● **EXERCISE AIM**
Count every line in the data that contains the word "Calaméo", then report that number alone.

● **THE RECORDS**

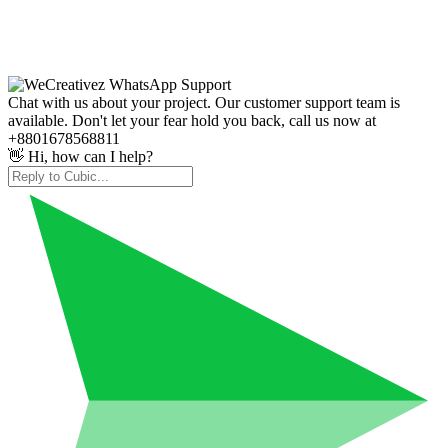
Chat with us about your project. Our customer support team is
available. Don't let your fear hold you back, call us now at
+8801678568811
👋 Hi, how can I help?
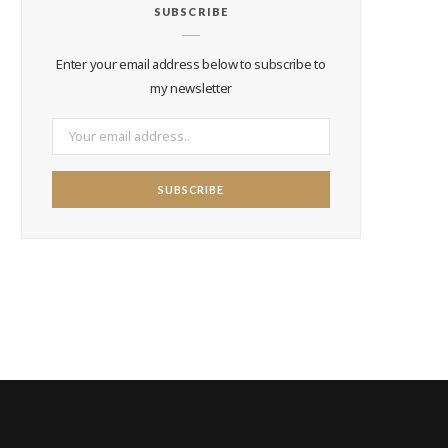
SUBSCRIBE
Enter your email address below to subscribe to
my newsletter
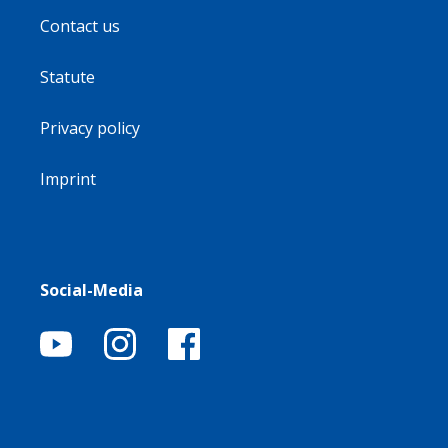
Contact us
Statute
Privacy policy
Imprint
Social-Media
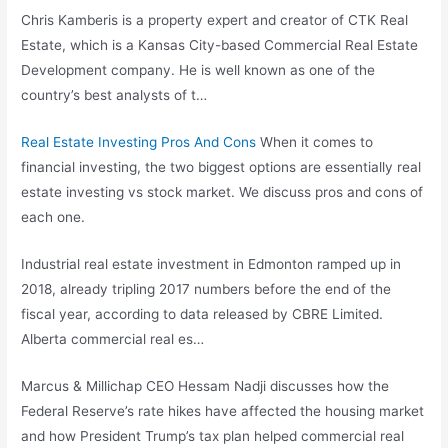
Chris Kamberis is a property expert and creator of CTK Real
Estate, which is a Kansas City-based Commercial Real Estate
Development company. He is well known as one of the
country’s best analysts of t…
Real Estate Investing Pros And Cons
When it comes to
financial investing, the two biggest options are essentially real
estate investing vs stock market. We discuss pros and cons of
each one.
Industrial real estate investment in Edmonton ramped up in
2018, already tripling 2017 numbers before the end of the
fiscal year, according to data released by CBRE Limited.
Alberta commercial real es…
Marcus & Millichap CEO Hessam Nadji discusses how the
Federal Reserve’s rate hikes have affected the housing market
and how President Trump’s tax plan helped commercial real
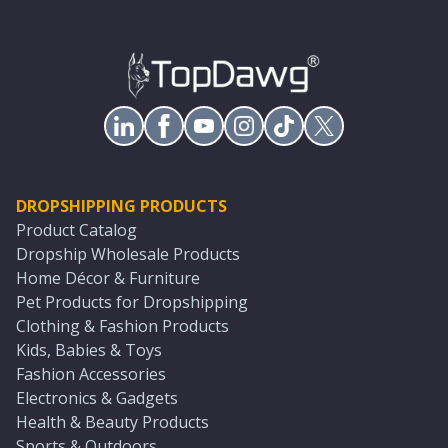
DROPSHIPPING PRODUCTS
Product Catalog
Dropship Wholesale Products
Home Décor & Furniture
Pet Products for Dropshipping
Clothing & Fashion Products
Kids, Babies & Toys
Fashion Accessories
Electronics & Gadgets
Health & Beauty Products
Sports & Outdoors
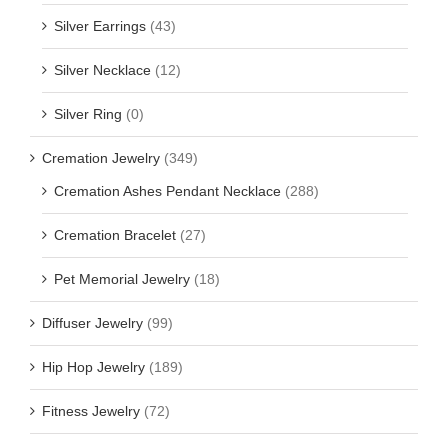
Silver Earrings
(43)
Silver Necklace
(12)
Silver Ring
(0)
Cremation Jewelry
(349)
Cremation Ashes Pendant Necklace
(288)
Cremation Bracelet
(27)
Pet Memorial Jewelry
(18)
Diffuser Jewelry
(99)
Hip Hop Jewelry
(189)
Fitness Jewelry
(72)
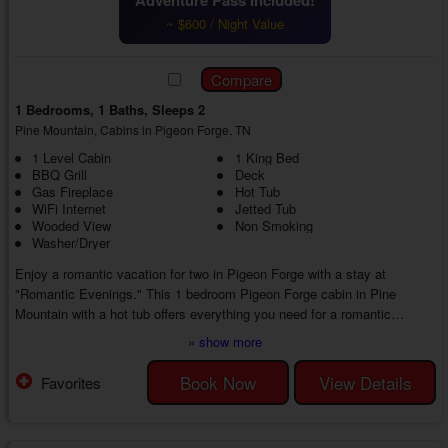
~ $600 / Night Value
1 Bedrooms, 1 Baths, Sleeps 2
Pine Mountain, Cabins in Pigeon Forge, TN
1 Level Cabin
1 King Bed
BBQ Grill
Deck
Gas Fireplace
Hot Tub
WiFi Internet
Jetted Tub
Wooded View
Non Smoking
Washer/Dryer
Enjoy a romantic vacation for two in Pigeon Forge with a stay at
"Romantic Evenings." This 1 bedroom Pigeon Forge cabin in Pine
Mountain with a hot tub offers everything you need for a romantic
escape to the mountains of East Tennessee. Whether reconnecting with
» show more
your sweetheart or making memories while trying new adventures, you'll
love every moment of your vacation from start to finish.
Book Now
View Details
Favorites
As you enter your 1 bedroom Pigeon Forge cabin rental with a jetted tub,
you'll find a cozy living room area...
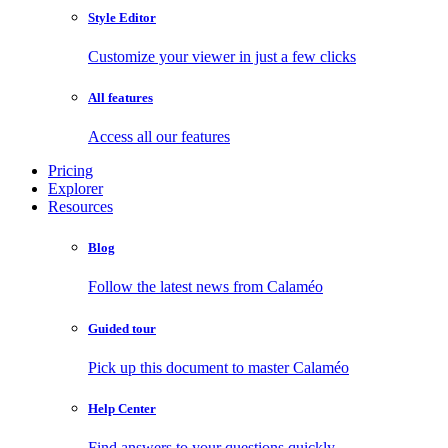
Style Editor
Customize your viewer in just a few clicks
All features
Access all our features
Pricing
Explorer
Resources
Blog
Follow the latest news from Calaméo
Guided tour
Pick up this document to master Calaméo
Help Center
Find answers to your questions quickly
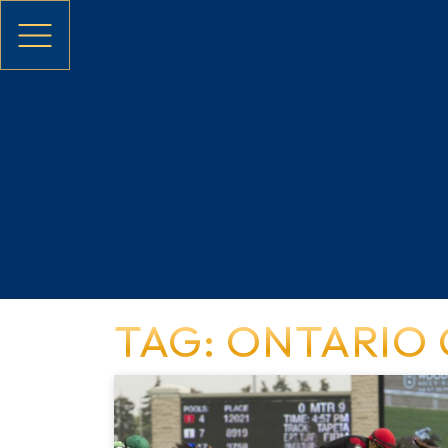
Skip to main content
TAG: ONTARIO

● **PROBLEM SOLUTION**
2